Image: Nuthawut Somsuk, Getty Images/iStockphoto

I visited the Athenaeum Library in Providence, RI, a couple of years ago. Started in 1831, the Athenaeum houses a fine collection of rare and very brittle manuscripts dating back to the 18th century. The library is superbly curated. Much love and care has gone into preserving invaluable books and treatises that the public can enjoy.

In the big data world, curation is important, too. Curation is a necessary part of data management with an end goal very similar to that of the Athenaeum’s: To render information useful and to take the necessary steps to preserve it.

SEE: The data scientist job interview: Questions to expect and questions to ask (free PDF) (TechRepublic)

I first wrote about the importance of curation for big data in August 2016.

IDC now expects worldwide big data analytics revenue to be at $274.3 billion by 2022—but the 2018 research reveals that as much as 73% of corporate data goes unused.

In short, at most organizations, it seems that no one is actively curating data, determining which data and data combinations are most useful, and getting the most value out of data for analytics.

Kelly Stirman, vice president of strategy and chief marketing officer at Dremio, which delivers data query tools for data lakes, wrote about this last year.He said data curation is a gap in data management because it’s not regularly performed by the business analysts, IT engineers, and data scientists that manage data.

“Data curators fill this gap and streamline the process of sourcing, organizing, and accelerating data for analysis,” Stirman said. “They know the data and understand the analytics workloads better than data engineers because they are closer to the business units. Data curators also have a good understanding of the types of systems that store the data and the types of tools that can be used for processing the data, even if they are not practitioners of these technologies themselves. They have up-to-date knowledge about data sets, their provenance, and what data curation is needed.”

SEE: Prescriptive analytics: An insider’s guide (free PDF) (TechRepublic)

Where does data curation fit into organizations? Stirman said being a data curator is a new role and that curation could be performed by a business analyst, a data engineer, or even a data scientist.

I argue that a good place for data curation is in the database group, since this group is all about the data and has a thorough technical understanding of where the data resides, and knows the relationships between different datasets and databases.

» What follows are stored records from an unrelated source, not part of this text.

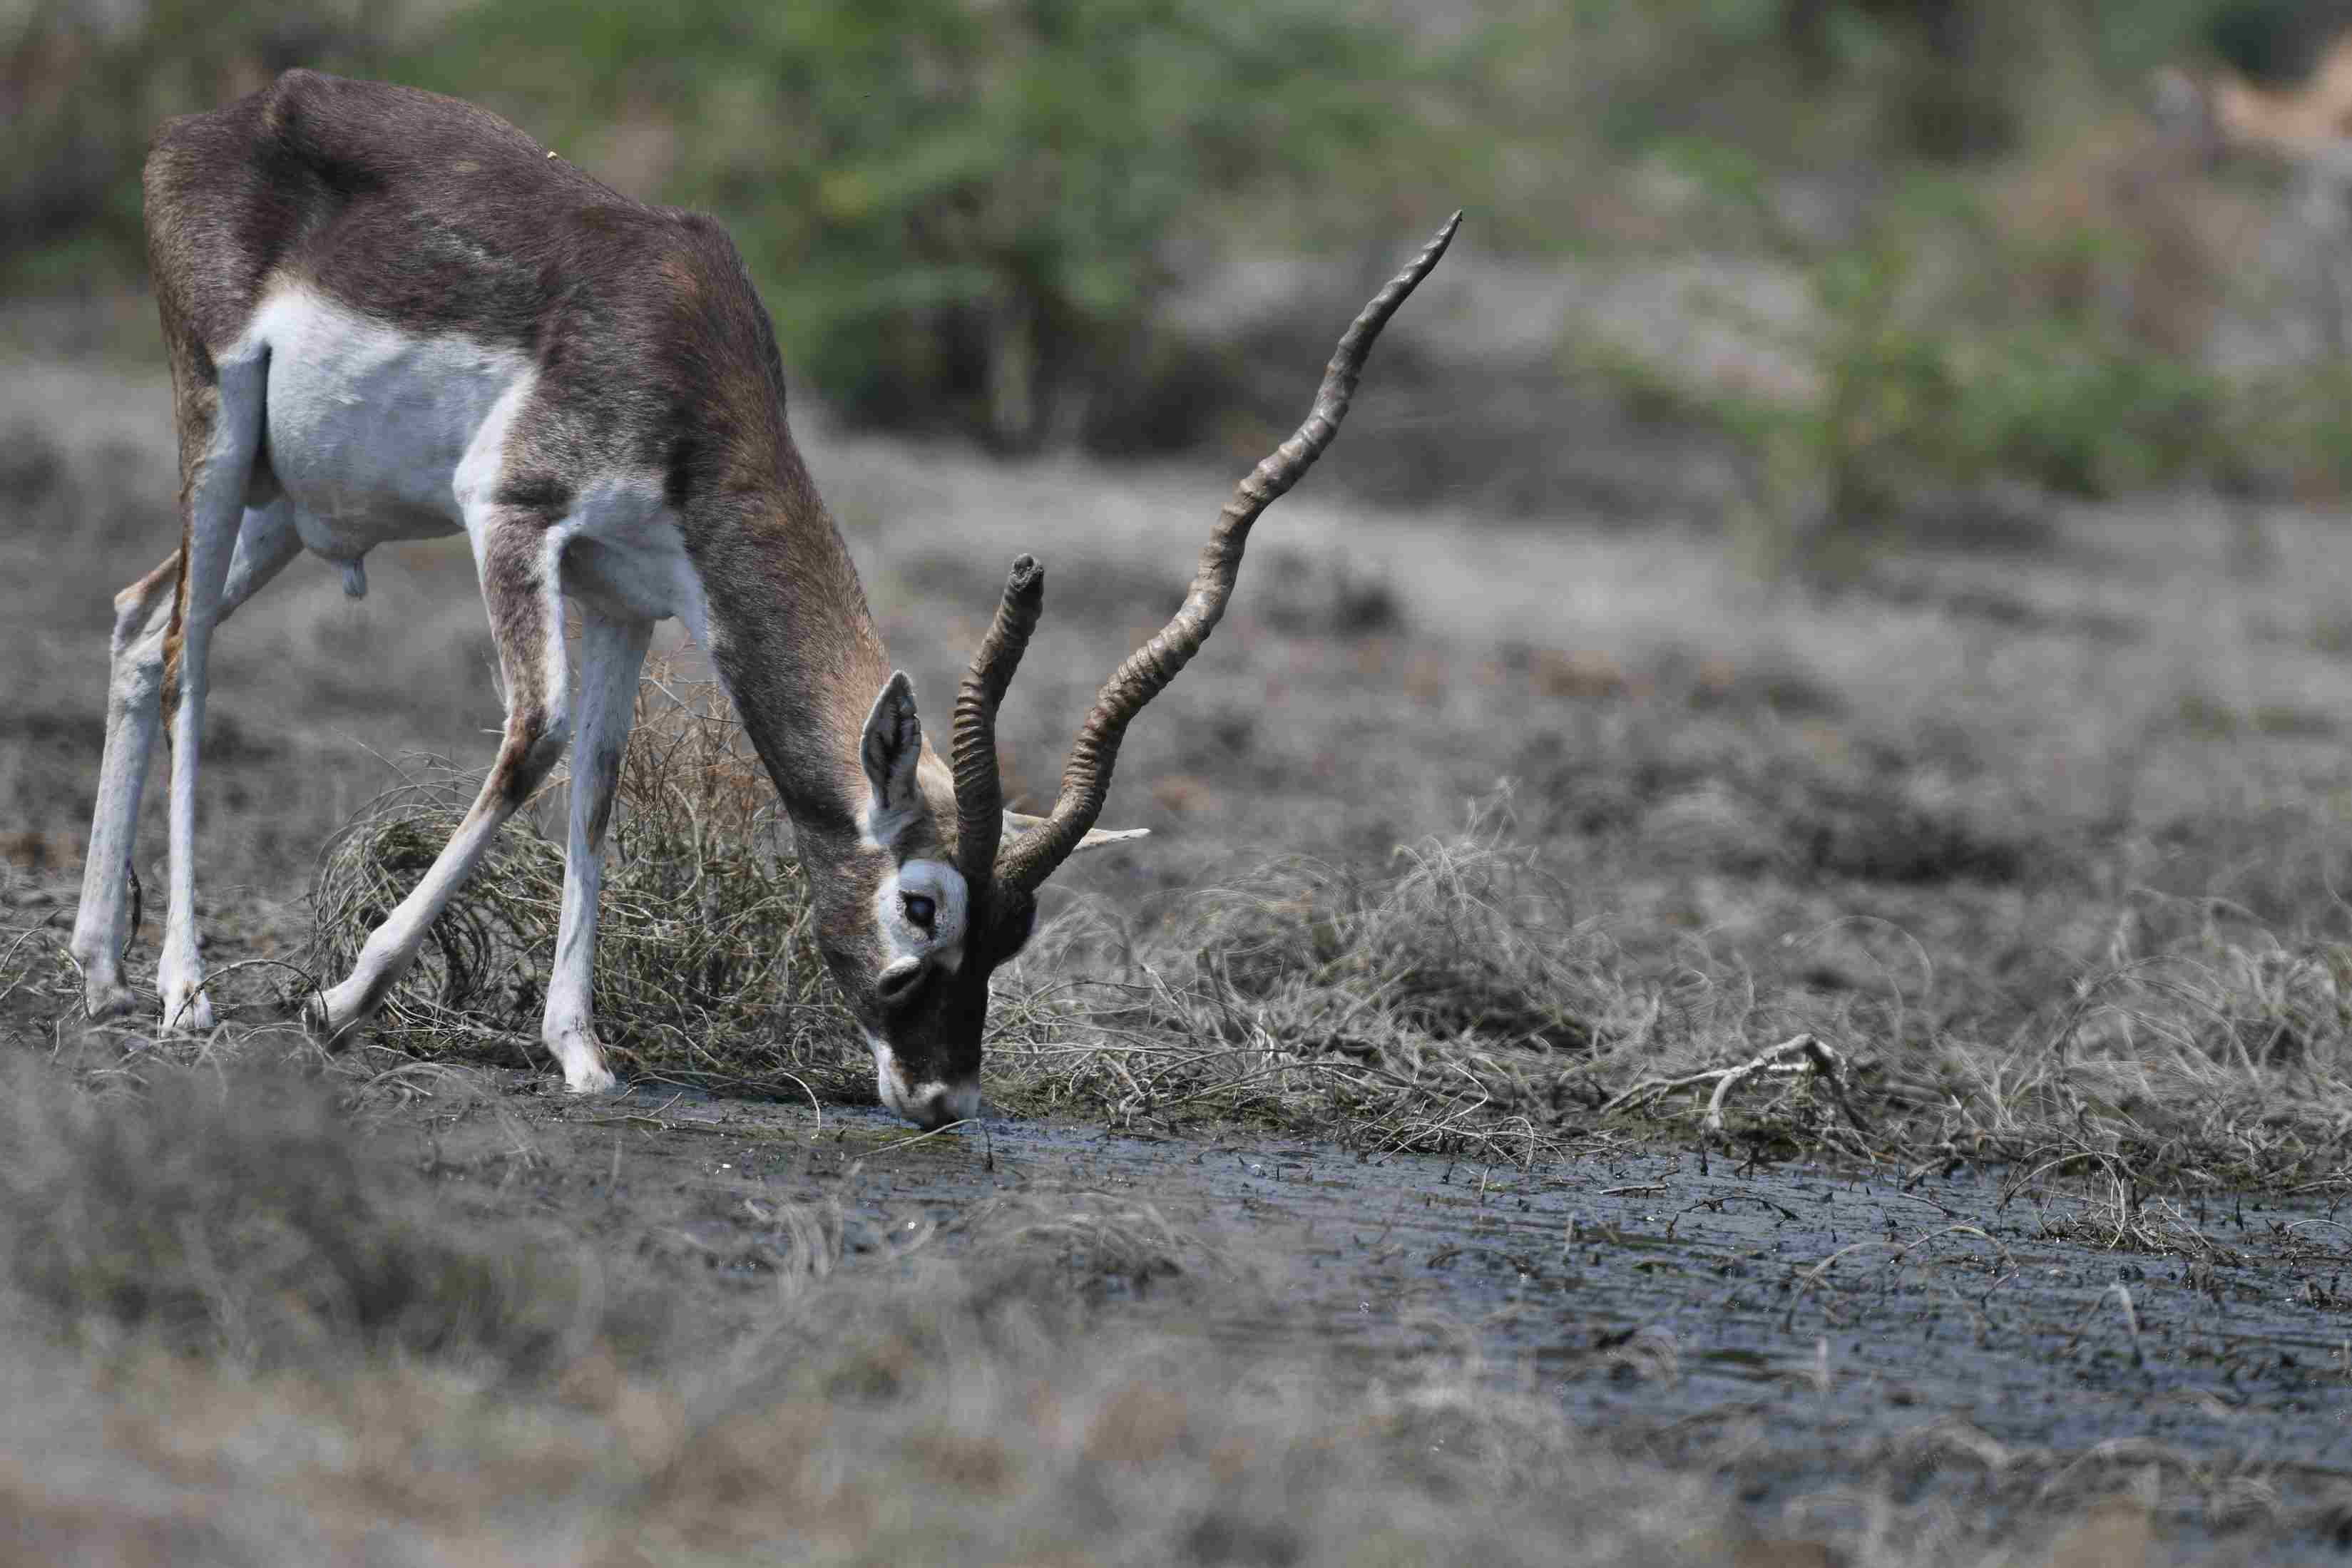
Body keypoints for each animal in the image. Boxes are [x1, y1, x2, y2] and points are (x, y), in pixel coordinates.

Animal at [68, 73, 1448, 1128]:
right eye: (921, 903)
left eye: (1016, 931)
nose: (941, 1096)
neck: (689, 357)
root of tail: (211, 120)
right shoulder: (513, 516)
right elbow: (534, 742)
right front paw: (339, 1002)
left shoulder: (626, 593)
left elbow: (599, 787)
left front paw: (581, 1053)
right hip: (219, 431)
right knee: (186, 655)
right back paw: (183, 990)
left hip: (286, 503)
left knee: (139, 620)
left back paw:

What a data curator adds to the database function is a contextual understanding of the business and of the data that matters most. This enriches the business knowledge of data and data combinations in the database group, and for the company overall. Data curation can also identify data that is of relatively little use and eliminate it.

SEE: Building an effective data science team: A guide for business and tech leaders (free PDF) (TechRepublic)

For the data curation function to succeed in organizations, CIOs and database administrators must actively support the function and the person—an initial challenge for any new role that is trying to establish itself. But if they do, the quality of their big data analytics will improve.

“Few (organizations) curate their data wisely, identifying only the best data and communicating it effectively, so all stakeholders can move forward with confidence,” said Divya Singh, a big data developer. “When you take this approach, your data becomes more than just data. It becomes a powerful tool that leads to better outcomes.”